On October 9, Huawei finalized a memorandum of understanding with Cote D’Ivoire that calls for the joint development of the country’s ICT sector under the “Digital Cote D’Ivoire 2030” initiative. The agreement also places the Chinese company at the forefront of Cote D’Ivoire’s broadband development strategy.
As of now, Cote D’Ivoire’s ICT sector remains underdeveloped, a reality that the country is seeking to change. In August 2020, the country ranked 124th and 109th in mobile and broadband speeds, respectively (data from the SpeedTest Global Index). According to the Cote D’Ivoire’s telecommunications regulator, as of 2018, the number of fixed internet subscribers in the country represented approximately 0.6% of the population.

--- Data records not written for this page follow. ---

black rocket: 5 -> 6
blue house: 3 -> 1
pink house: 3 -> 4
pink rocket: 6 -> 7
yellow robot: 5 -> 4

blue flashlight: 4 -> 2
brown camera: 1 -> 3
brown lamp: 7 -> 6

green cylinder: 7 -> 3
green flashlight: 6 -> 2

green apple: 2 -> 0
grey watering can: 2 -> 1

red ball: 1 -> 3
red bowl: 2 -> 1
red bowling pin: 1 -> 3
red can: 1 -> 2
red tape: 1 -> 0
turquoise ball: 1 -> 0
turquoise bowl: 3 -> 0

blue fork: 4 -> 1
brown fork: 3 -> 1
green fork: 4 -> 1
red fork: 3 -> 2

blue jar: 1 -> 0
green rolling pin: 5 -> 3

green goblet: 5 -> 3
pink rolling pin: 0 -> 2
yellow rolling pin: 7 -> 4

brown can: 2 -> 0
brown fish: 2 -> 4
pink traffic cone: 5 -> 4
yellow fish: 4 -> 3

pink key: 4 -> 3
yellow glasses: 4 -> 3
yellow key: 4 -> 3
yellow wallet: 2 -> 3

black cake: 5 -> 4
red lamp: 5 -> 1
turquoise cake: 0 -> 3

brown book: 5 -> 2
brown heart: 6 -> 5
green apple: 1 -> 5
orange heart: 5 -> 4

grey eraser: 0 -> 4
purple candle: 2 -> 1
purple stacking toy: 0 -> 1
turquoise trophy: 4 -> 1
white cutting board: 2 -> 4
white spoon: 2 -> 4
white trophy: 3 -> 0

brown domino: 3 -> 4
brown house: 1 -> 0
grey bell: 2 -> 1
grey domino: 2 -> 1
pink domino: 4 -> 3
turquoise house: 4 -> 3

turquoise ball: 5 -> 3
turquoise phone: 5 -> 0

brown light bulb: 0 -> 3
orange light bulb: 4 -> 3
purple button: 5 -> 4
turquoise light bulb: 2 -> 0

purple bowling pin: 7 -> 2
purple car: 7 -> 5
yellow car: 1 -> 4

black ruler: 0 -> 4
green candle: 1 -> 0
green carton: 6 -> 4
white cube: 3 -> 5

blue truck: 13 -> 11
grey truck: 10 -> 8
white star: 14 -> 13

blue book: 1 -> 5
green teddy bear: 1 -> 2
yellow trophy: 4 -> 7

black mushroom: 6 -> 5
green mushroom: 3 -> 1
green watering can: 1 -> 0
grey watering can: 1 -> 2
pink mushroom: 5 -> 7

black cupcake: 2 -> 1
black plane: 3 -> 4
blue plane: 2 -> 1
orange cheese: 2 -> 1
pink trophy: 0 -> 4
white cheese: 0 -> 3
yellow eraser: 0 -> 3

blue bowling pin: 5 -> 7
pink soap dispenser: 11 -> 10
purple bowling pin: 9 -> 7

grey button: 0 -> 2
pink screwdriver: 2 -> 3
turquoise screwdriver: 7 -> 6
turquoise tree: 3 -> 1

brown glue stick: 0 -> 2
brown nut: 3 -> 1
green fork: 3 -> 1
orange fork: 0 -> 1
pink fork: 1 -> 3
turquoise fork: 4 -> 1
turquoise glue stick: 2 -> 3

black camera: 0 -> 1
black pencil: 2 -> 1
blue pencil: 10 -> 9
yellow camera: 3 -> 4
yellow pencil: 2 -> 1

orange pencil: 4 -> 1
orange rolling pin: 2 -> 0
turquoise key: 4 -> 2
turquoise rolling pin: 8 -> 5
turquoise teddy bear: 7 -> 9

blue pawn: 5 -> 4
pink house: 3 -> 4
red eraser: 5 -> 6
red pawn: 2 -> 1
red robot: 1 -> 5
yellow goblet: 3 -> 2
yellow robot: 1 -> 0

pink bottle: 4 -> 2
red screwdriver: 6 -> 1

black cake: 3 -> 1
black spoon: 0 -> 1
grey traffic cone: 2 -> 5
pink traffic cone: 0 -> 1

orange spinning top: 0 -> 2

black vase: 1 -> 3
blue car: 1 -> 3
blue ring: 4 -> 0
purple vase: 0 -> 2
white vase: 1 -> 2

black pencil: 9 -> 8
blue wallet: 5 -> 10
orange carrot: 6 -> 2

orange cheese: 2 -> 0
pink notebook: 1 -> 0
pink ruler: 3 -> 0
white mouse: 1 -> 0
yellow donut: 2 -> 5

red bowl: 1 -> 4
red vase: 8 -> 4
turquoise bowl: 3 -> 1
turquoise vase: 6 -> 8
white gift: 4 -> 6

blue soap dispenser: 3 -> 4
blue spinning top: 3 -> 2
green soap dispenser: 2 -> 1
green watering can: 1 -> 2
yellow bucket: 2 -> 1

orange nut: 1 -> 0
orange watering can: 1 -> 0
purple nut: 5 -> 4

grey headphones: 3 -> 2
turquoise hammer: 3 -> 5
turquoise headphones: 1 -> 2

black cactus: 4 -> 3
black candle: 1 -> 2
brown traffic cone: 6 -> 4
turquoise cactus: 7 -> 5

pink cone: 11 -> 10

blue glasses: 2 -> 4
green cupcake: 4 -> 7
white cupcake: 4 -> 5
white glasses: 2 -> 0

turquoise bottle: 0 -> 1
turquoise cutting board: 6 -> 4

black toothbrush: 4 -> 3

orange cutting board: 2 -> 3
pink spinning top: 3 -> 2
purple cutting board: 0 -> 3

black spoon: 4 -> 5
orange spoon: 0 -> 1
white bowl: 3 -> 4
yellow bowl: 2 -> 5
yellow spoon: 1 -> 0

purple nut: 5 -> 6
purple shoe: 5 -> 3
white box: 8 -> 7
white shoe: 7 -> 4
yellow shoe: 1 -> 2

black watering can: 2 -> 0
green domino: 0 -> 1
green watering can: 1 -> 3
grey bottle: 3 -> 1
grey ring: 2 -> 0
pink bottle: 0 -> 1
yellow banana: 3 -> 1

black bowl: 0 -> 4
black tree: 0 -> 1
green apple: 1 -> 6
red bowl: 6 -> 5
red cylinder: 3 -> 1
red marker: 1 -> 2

Regarding the MoU, Huawei’s Vice President for West Africa, Li Yungao, expressed his wish that the cooperation agreement will form the impetus for “strong political will and concrete actions on the ground for a digitalized Cote D’Ivoire by 2030.”
Despite increasing caution in Western ICT markets regarding exposure to state-linked Chinese telecommunications services and components, major Chinese telecoms such as Huawei and ZTE continue to make forays into the African ICT sector. This month, MTN Zambia contracted China’s ZTE Corporation to build a critical fiber-optic backbone that will connect the country to a transnational submarine cable.